Fellow Commissioner Steve Shepard said Mr. Beard was a "formidable adversary and appreciated ally."
Former state Sen. Charles Walker credited Mr. Beard with insisting that black principals were hired by the Richmond County Board of Education in the days when there were none in the schools.
"A lot of people don't know that," Mr. Walker said. Mr. Beard is from "the old school, and his word is his bond," he said.
A person doesn't have to check back with Mr. Beard every 30 minutes to see whether his word is still good, said Mr. Walker, who said he learned he had to do that in the state Legislature.
"He talks softly but walks steady and keeps the kind of stick that keeps people moving," Mr. Walker said.

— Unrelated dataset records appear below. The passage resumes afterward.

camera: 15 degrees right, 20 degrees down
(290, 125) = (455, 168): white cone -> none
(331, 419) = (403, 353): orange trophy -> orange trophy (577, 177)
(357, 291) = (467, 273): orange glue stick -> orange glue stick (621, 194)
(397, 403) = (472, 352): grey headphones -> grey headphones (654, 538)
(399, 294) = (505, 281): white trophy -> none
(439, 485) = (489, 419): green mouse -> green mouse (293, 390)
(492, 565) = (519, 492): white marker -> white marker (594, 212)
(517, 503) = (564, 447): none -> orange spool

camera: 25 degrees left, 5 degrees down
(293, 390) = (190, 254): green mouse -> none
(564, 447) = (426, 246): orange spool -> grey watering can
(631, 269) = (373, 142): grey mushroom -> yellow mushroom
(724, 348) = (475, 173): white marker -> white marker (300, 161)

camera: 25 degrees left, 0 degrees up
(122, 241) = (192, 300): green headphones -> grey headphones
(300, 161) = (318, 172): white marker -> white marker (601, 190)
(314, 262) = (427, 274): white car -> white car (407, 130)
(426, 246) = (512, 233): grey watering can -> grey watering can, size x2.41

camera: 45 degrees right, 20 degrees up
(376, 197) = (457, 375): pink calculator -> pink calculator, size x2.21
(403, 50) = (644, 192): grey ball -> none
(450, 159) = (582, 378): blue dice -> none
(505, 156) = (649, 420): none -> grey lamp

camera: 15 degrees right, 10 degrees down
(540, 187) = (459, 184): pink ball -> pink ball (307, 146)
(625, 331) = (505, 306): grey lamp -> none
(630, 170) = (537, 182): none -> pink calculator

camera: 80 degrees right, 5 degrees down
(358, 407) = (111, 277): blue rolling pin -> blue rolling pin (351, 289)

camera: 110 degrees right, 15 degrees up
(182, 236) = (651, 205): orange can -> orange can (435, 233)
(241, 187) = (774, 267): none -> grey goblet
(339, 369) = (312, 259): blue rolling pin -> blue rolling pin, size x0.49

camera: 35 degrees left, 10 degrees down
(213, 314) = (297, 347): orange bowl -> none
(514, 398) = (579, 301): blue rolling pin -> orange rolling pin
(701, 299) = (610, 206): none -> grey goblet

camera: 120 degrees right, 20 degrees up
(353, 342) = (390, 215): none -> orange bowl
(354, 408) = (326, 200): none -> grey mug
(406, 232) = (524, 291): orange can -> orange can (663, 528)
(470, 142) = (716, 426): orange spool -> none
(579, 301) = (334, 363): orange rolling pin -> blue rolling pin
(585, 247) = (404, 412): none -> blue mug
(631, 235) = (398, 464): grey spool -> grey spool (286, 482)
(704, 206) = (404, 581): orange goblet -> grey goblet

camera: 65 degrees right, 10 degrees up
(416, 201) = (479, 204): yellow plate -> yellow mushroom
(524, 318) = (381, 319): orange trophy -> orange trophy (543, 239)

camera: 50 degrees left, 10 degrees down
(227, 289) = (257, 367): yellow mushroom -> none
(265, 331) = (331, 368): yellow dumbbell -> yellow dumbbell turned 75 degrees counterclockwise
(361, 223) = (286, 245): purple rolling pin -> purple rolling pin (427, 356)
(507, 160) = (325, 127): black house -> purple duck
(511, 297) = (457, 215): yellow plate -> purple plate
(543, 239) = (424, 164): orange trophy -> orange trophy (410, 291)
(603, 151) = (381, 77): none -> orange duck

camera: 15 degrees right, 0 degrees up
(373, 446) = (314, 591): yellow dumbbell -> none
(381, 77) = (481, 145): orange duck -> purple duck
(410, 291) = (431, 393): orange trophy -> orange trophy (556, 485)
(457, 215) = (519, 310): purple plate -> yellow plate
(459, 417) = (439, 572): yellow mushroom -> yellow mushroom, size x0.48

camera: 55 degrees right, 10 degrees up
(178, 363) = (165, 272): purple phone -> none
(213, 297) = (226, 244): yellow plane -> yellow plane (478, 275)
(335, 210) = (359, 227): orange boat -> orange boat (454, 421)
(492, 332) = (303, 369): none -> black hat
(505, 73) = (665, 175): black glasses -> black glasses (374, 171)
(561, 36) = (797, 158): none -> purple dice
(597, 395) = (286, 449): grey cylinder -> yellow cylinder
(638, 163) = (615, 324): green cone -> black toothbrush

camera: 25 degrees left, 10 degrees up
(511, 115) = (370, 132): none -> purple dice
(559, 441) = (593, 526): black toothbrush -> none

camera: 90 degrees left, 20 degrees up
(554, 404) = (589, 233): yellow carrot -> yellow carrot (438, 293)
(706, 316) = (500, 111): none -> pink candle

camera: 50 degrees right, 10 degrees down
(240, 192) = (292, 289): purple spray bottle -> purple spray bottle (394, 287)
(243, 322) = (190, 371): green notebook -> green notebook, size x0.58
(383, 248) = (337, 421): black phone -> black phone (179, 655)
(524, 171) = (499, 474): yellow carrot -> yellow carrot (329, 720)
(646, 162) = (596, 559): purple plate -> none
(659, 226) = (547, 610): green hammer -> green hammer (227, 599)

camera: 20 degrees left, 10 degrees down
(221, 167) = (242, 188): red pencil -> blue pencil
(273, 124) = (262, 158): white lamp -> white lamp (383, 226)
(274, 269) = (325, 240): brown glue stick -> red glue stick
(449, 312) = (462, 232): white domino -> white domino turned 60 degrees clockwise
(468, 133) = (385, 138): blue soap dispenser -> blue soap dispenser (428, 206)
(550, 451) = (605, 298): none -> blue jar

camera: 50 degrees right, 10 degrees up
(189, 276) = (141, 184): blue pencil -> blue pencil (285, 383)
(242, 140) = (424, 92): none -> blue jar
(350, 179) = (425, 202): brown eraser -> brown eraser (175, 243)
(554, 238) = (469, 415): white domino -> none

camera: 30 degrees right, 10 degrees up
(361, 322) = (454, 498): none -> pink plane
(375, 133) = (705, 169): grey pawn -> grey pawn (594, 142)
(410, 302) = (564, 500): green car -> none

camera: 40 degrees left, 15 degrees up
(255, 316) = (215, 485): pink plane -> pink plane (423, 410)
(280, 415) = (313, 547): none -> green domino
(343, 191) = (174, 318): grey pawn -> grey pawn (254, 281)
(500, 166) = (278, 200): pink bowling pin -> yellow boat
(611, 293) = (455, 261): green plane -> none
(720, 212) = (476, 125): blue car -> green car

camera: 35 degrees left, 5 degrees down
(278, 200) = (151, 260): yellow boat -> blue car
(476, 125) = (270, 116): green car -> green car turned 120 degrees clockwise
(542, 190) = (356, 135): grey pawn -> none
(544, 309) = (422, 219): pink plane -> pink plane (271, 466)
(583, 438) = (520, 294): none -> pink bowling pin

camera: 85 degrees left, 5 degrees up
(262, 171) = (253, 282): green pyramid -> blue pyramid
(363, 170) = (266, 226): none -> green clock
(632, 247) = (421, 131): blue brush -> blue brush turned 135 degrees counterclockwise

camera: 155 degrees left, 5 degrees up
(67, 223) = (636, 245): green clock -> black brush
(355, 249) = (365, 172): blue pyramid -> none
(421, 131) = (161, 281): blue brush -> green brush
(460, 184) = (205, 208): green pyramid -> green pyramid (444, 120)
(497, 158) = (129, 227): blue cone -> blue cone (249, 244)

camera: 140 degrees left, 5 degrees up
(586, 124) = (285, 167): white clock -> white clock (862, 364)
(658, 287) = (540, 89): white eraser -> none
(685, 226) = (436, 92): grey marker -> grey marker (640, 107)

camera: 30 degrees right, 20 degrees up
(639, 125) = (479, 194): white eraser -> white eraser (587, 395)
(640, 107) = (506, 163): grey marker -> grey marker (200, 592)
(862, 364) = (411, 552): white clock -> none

Mr. Beard, who has battled cancer this year, has been a force in Augusta politics for the past 10 years. He was a member of the Augusta City Council from 1993 until the city and Richmond County consolidated in 1996.
He was the only city council member who ran to win a seat on the Augusta Commission. He served as mayor pro tempore from 1998 through 2000. He was re-elected in 2001 to represent District 1, which includes most of downtown Augusta.
Former Augusta Mayor Ed McIntyre and James L. Kendrick were the chairmen of the event.